* _RICHIESTA 1_
Stampi senza alcuna modifica il passo del brano sull'interpretazione del contratto che inizia con le parole contenenti "Il diverso livello" e termina con "artt. 1367 ss.".

* _BLOCCO DI TESTO_
-----
Lettera, intenzione, contengo sono anelli della stessa catena. Al fine di determinare la comune intenzione, l’interprete deve identificare e selezionare i contegni rilevanti, per poi valutarli secondo dati criteri orientativi; l’intenzione comune non è offerta dalle parti ma inferita dall’interprete. La necessità di andare oltre la lettera – il c.d. principio di ultraletteralità – si risolve così nel “principio di complessità”: interpretare il contratto è accertare il senso delle parole, come risulta dal complesso dell’atto, ex art. 1363 c.c. e dal comportamento complessivo delle parti, ex art. 1362, secondo comma, c.c.

L’eventuale insuccesso del primo metodo interpretativo, indicato all’interprete attraverso l’aggancio alla comune intenzione, segna la necessità di trascorrere ad altri metodi, non deteriori ma semplicemente successivi nella scansione temporale del procedimento ermeneutico.

Diversità di metodi, dunque, non di problemi; il problema è sempre quello di sciogliere la polisemia: dubbi, ambiguità, pluralità di sensi hanno resistito all’indagine dell’interprete.

L’esito negativo ottenuto mediante l’esercizio del metodo soggettivo, ex artt. 1362-1365 c.c., apre così la strada all’applicazione dei canoni di interpretazione oggettiva, ex artt. 1367-1371 c.c.

Il diverso livello o piano interpretativo su cui operano i due metodi sarebbe segnalato dalla presenza del dubbio “giuridico”, quello a cui fa riferimento il legislatore negli artt. 1367 ss.

Nell’ambito delle regole di c.d. “interpretazione oggettiva” è dato scorgere un certo grado di “specialità” di alcune norme rispetto ad altre, di modo che, avverandosi la fattispecie in esse prevista, il principio ermeneutico contenuto nella norma “speciale” dovrà essere applicato con precedenza rispetto agli altri; viceversa, non avverandosi la fattispecie prevista, quel principio non troverà applicazione alcuna.

Si può affermare che, nel procedimento di applicazione delle regole di interpretazione oggettiva, le norme di cui agli artt. 1368, secondo comma, e 1370 c.c. non offrono all’interprete, a differenza delle altre norme della stessa specie, un problema di precedenza, ma soltanto un problema di applicabilità.
-----
* _RICHIESTA 2_
Riproduca fedelmente soltanto le righe riportate più sotto, dalla riga che contiene "genus: Argia" fino all'ultima delle righe, entrambe incluse.

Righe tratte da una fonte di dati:
-----
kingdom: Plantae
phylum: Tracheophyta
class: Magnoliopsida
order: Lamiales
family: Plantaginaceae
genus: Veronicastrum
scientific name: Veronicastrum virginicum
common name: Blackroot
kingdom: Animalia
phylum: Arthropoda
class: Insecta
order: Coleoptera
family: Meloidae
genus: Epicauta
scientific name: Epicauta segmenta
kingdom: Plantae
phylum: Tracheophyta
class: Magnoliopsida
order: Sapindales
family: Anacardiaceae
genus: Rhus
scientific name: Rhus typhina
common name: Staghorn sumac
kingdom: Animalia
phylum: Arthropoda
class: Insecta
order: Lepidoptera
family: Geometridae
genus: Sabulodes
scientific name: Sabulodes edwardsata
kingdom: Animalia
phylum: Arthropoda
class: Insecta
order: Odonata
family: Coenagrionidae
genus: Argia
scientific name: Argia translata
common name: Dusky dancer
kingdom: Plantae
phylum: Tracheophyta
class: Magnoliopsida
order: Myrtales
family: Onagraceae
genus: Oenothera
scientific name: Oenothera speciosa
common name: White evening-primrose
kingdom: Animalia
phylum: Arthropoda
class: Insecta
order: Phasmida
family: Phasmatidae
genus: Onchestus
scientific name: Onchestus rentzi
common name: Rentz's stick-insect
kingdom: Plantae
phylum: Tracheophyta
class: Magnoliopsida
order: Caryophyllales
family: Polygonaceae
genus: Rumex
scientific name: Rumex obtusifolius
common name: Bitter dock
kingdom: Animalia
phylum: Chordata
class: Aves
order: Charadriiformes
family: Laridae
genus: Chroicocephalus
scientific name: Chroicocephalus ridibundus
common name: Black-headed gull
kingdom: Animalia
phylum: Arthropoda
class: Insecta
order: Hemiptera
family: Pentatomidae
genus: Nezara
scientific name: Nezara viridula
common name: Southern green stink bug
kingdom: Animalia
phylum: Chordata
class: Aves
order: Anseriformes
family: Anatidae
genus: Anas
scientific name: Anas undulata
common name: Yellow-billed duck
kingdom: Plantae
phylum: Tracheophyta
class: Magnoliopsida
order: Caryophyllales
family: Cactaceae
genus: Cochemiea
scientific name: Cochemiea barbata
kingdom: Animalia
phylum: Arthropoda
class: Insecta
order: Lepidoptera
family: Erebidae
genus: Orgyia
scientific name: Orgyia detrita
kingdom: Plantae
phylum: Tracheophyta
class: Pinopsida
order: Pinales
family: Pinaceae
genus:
-----
* _RISPOSTA 1_
Il diverso livello o piano interpretativo su cui operano i due metodi sarebbe segnalato dalla presenza del dubbio “giuridico”, quello a cui fa riferimento il legislatore negli artt. 1367 ss.

* _RISPOSTA 2_
genus: Argia
scientific name: Argia translata
common name: Dusky dancer
kingdom: Plantae
phylum: Tracheophyta
class: Magnoliopsida
order: Myrtales
family: Onagraceae
genus: Oenothera
scientific name: Oenothera speciosa
common name: White evening-primrose
kingdom: Animalia
phylum: Arthropoda
class: Insecta
order: Phasmida
family: Phasmatidae
genus: Onchestus
scientific name: Onchestus rentzi
common name: Rentz's stick-insect
kingdom: Plantae
phylum: Tracheophyta
class: Magnoliopsida
order: Caryophyllales
family: Polygonaceae
genus: Rumex
scientific name: Rumex obtusifolius
common name: Bitter dock
kingdom: Animalia
phylum: Chordata
class: Aves
order: Charadriiformes
family: Laridae
genus: Chroicocephalus
scientific name: Chroicocephalus ridibundus
common name: Black-headed gull
kingdom: Animalia
phylum: Arthropoda
class: Insecta
order: Hemiptera
family: Pentatomidae
genus: Nezara
scientific name: Nezara viridula
common name: Southern green stink bug
kingdom: Animalia
phylum: Chordata
class: Aves
order: Anseriformes
family: Anatidae
genus: Anas
scientific name: Anas undulata
common name: Yellow-billed duck
kingdom: Plantae
phylum: Tracheophyta
class: Magnoliopsida
order: Caryophyllales
family: Cactaceae
genus: Cochemiea
scientific name: Cochemiea barbata
kingdom: Animalia
phylum: Arthropoda
class: Insecta
order: Lepidoptera
family: Erebidae
genus: Orgyia
scientific name: Orgyia detrita
kingdom: Plantae
phylum: Tracheophyta
class: Pinopsida
order: Pinales
family: Pinaceae
genus:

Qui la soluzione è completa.